Content starts

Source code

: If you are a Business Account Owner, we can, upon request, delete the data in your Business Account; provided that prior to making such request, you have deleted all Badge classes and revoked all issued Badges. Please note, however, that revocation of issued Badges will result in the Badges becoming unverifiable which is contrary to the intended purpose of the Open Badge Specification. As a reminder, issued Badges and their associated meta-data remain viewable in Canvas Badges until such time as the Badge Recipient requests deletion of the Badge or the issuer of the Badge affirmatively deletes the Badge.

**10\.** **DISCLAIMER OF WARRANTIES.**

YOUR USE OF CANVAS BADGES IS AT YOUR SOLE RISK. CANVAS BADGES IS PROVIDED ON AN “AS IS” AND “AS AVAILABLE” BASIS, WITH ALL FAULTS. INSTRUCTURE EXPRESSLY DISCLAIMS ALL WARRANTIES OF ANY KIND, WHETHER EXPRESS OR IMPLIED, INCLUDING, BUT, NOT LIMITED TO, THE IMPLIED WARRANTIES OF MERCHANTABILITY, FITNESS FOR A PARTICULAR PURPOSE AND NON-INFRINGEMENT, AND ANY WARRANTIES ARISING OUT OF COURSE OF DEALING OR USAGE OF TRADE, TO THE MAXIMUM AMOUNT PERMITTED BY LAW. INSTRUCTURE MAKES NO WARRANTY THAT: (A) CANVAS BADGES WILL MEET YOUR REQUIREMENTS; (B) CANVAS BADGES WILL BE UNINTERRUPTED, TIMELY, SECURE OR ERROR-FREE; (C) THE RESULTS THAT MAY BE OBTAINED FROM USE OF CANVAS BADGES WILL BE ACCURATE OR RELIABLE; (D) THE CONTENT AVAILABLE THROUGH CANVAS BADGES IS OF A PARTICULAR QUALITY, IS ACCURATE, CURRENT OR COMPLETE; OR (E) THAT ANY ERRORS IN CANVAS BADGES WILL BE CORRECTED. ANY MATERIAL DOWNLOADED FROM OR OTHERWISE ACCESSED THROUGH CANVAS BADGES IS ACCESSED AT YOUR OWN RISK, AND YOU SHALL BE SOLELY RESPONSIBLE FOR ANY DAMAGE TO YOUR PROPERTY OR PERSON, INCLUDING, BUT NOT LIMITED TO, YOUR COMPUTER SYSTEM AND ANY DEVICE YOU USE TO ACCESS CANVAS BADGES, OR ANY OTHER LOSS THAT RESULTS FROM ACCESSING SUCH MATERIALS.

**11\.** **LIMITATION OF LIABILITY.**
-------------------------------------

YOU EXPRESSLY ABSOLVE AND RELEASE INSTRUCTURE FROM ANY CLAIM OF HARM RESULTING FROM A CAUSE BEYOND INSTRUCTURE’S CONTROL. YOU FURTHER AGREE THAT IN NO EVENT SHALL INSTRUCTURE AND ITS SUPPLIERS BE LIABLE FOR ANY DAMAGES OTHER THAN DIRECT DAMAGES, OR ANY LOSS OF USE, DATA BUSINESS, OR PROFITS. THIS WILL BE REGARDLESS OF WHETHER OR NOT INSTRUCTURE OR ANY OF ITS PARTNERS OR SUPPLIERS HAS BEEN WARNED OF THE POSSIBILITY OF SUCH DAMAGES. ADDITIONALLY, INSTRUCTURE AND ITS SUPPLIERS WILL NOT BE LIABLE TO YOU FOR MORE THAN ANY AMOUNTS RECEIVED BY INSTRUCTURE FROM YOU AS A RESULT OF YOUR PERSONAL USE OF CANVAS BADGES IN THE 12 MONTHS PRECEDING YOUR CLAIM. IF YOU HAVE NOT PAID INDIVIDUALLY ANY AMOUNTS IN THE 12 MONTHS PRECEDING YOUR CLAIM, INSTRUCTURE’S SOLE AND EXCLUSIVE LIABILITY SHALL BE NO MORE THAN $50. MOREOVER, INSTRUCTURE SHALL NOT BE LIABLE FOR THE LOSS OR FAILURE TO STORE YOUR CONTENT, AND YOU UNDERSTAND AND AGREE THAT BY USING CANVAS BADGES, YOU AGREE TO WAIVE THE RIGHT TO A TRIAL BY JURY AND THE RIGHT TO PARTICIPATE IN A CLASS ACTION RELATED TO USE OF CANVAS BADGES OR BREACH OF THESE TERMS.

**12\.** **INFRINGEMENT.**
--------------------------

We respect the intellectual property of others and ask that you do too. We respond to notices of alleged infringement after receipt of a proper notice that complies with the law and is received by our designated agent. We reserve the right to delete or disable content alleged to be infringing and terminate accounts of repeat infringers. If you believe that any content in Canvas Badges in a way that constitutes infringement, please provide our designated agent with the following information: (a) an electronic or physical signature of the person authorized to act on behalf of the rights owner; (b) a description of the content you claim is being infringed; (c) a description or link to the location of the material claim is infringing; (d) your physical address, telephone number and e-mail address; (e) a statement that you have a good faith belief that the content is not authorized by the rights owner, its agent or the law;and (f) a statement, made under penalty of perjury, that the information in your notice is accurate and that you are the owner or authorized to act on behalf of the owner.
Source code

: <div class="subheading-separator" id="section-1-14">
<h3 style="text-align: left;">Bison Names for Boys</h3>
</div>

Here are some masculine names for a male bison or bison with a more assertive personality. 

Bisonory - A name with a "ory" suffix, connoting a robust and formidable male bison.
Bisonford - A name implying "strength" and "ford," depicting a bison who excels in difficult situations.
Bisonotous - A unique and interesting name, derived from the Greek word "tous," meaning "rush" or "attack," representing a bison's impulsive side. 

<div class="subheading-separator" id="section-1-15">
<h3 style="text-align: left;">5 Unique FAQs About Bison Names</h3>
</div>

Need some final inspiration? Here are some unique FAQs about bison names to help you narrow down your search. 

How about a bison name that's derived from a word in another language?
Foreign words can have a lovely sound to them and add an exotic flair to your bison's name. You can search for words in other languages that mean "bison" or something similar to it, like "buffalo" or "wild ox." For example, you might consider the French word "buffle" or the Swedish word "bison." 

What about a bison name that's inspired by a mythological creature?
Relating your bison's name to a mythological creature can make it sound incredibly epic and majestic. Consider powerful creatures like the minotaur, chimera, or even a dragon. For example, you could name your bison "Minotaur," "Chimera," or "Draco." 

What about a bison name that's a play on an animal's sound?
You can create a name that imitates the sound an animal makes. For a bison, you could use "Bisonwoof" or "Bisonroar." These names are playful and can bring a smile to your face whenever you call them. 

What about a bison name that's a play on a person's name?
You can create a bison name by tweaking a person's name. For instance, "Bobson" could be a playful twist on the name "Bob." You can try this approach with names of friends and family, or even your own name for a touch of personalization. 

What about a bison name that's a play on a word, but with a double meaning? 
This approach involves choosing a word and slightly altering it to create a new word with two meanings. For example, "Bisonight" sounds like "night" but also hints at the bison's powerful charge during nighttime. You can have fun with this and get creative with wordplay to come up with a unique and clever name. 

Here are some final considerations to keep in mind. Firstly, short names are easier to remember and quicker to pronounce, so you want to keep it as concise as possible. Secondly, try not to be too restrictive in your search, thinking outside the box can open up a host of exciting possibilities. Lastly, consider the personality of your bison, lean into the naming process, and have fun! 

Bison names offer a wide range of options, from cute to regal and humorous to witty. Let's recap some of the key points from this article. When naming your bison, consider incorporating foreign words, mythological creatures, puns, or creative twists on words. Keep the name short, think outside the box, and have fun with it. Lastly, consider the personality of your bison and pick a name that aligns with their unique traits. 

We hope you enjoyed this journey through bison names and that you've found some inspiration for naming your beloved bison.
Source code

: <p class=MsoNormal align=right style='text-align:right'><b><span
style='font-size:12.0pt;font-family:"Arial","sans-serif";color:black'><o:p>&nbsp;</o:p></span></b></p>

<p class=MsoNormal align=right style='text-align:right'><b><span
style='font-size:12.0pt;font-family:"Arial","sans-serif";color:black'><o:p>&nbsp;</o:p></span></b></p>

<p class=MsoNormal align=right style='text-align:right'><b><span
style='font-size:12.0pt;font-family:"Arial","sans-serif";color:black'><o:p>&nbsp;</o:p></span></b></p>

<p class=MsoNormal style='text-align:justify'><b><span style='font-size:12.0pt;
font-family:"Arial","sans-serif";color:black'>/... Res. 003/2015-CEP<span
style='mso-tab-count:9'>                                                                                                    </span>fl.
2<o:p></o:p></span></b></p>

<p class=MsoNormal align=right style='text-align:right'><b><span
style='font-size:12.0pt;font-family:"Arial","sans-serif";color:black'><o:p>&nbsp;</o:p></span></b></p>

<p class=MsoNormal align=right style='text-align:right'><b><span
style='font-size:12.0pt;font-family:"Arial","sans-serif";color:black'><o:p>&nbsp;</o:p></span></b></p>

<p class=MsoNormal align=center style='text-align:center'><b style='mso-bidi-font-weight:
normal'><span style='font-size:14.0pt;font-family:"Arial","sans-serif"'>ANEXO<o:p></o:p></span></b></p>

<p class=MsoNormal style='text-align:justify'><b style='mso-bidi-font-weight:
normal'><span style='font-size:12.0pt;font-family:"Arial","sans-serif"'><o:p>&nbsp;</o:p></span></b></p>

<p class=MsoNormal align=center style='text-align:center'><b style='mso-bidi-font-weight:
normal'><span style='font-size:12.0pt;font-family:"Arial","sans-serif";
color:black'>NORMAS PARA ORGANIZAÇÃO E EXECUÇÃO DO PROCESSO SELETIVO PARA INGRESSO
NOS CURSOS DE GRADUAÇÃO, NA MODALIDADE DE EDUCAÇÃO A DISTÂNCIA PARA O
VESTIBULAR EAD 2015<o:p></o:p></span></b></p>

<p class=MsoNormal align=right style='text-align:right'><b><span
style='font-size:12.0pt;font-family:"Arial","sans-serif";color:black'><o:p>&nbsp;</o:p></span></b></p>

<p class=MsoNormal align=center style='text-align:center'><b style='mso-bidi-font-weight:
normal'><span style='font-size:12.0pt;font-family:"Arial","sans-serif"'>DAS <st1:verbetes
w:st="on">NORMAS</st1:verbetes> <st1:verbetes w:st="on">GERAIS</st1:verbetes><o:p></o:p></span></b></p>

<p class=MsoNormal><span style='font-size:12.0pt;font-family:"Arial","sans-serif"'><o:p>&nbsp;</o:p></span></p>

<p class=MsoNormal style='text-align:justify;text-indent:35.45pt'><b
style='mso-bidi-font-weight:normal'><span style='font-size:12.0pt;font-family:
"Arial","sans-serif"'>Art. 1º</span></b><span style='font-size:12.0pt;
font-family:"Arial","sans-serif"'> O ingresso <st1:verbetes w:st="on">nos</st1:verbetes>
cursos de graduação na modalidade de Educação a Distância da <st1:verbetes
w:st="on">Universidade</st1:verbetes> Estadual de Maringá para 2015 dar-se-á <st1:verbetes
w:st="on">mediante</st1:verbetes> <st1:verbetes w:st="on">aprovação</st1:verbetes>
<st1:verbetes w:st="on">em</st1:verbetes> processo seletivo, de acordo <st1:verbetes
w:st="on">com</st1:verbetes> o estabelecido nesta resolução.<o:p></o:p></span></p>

Content ends

(Aim of the exercise) Copy the lines in the records above word for word, starting at the line that contains "What about a bison name that's a play on a person's" and ending after the line that contains "You can create a bison".

(Exercise answer)
What about a bison name that's a play on a person's name?
You can create a bison name by tweaking a person's name. For instance, "Bobson" could be a playful twist on the name "Bob." You can try this approach with names of friends and family, or even your own name for a touch of personalization. 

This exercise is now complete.